Gericht: Oberlandesgericht Koblenz
Urteil verkündet am 22.06.2007
Aktenzeichen: 10 U 1650/06
Rechtsgebiete: ZPO


Vorschriften:

ZPO § 494 a
Nach Ergehen einer Anordnung nach § 494 a ZPO begründet bereits diese ein Feststellungsinteresse für eine Feststellungsklage dahin, dass ein Minderungsrecht besteht oder bestanden hat oder wirksam mit Schadensersatzanforderung gegen eine Werklohnforderung aufgerechnet worden ist, soweit Raum für eine Leistungsklage nicht gegeben ist.
OBERLANDESGERICHT KOBLENZ IM NAMEN DES VOLKES URTEIL

Geschäftsnummer: 10 U 1650/06

Verkündet am 22. Juni 2007

in dem Rechtsstreit

Der 10. Zivilsenat des Oberlandesgerichts Koblenz hat durch den Vorsitzenden Richter am Oberlandesgericht Weiss, die Richterin am Oberlandesgericht Schwager-Wenzund die Richterin am Oberlandesgericht Zeitler-Hetger auf die mündliche Verhandlung vom 1. Juni 2007

für Recht erkannt:

Tenor:

Auf die Berufung der Kläger wird das Urteil der 4. Zivilkammer des Landgerichts Koblenz vom 2. November 2006 wie folgt abgeändert:

Es wird festgestellt, dass den Klägern ein Zurückbehaltungsrecht aufgrund festgestellter Mängelbeseitigungskosten von 4.500 DM = 2.300,81 € und ein Minderungsrecht in Höhe von 7.715,81 DM = 3.945,03 € zusteht.

Die Kosten des Rechtsstreits hat die Beklagte zu tragen.

Das Urteil ist vorläufig vollstreckbar.

Gründe:

I.

Die Kläger beauftragten die Beklagte mit der Durchführung von Zimmererarbeiten an ihrem Wohnhaus. Nachdem die Kläger Mängel geltend gemacht und die dritte Abschlagsrechnung der Beklagten nicht bezahlt hatten, leiteten die Kläger gegen die Beklagte ein selbständiges Beweisverfahren bei dem Landgericht Koblenz ein (4 OH 30/97). In diesem stellte der gerichtlich beauftragte Sachverständige das Vorliegen verschiedener Mängel, deren Beseitigung etwa 4.500 DM verursacht, fest; ein weiterer Sachverständiger ermittelte zusätzlich einen Wertminderungsbetrag wegen des Dachüberstandes in Höhe von 7.715,81 DM.

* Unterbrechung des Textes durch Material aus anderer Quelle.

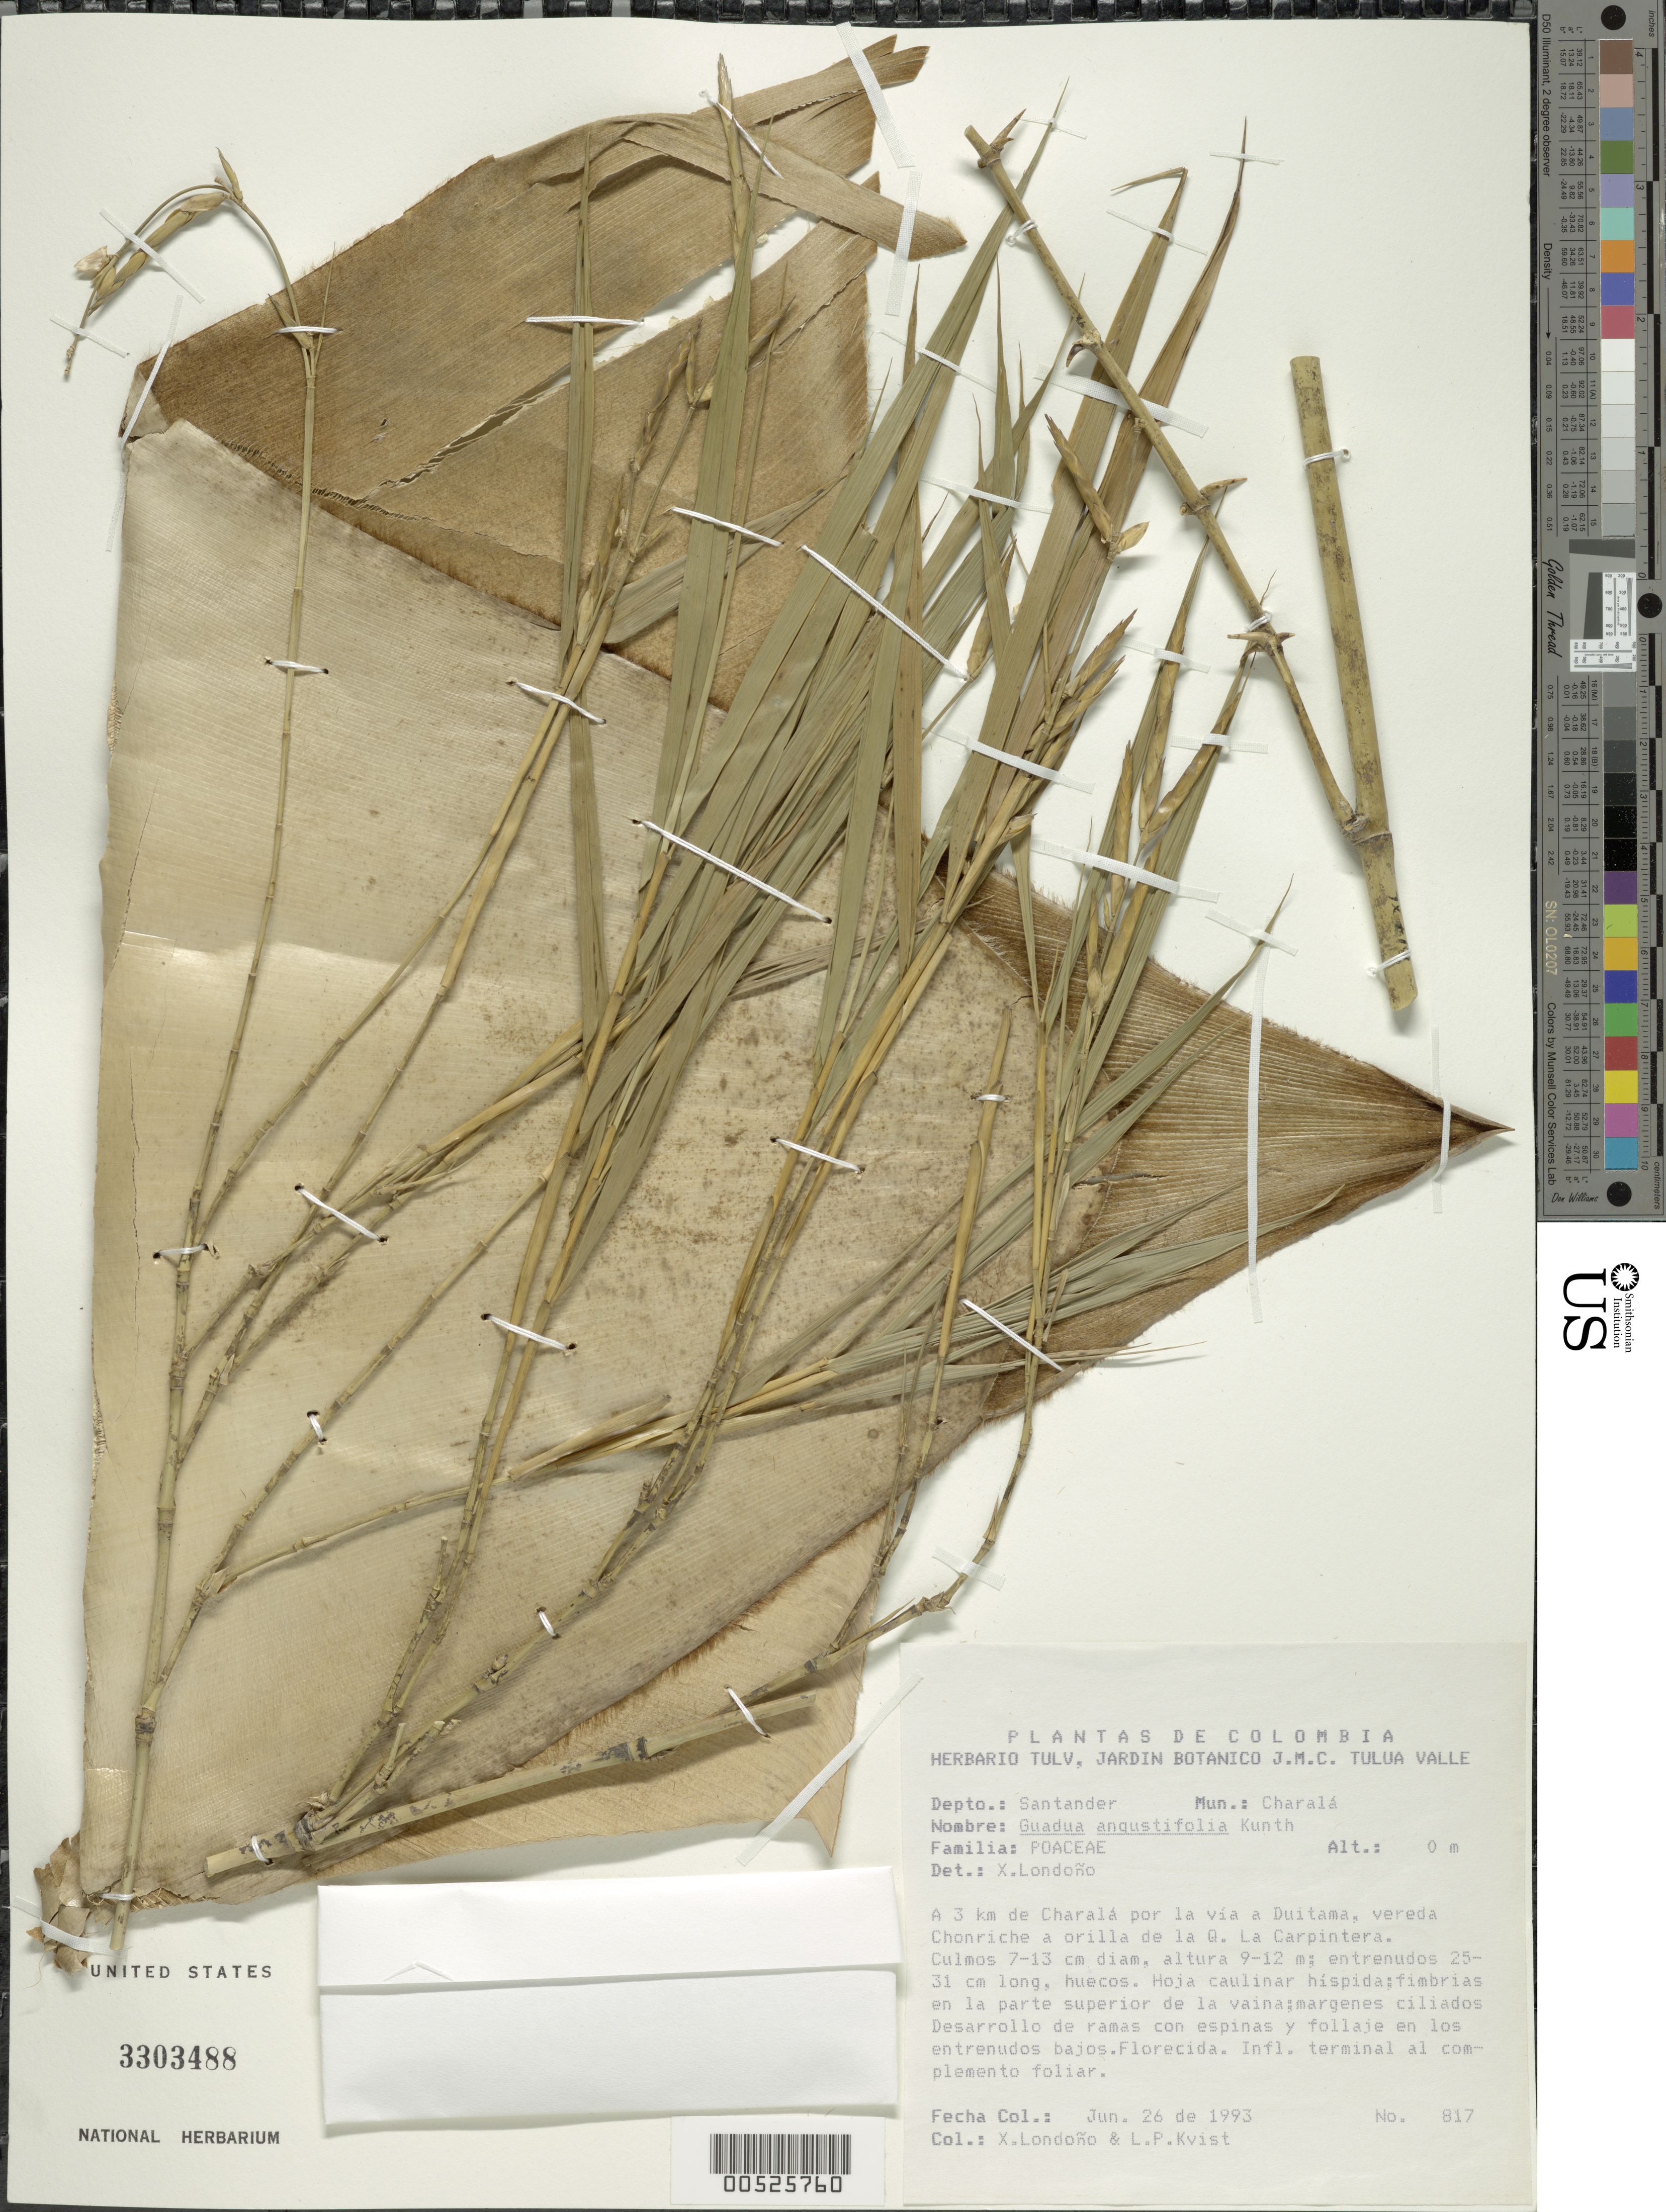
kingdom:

Nachdem das selbständige Beweisverfahren im Jahre 1998 beendet war, beantragte die Beklagte mit Schriftsatz vom 9. August 2005 in dem selbständigen Beweisverfahren die Anordnung der Klageerhebung in der Hauptsache. Die Kläger beantragten die Zurückweisung dieses Antrags; in der Begründung führten sie unter anderem aus, dass die Aufrechnung ihrer Ansprüche mit der Restwerklohnforderung der Beklagten wiederholt werde.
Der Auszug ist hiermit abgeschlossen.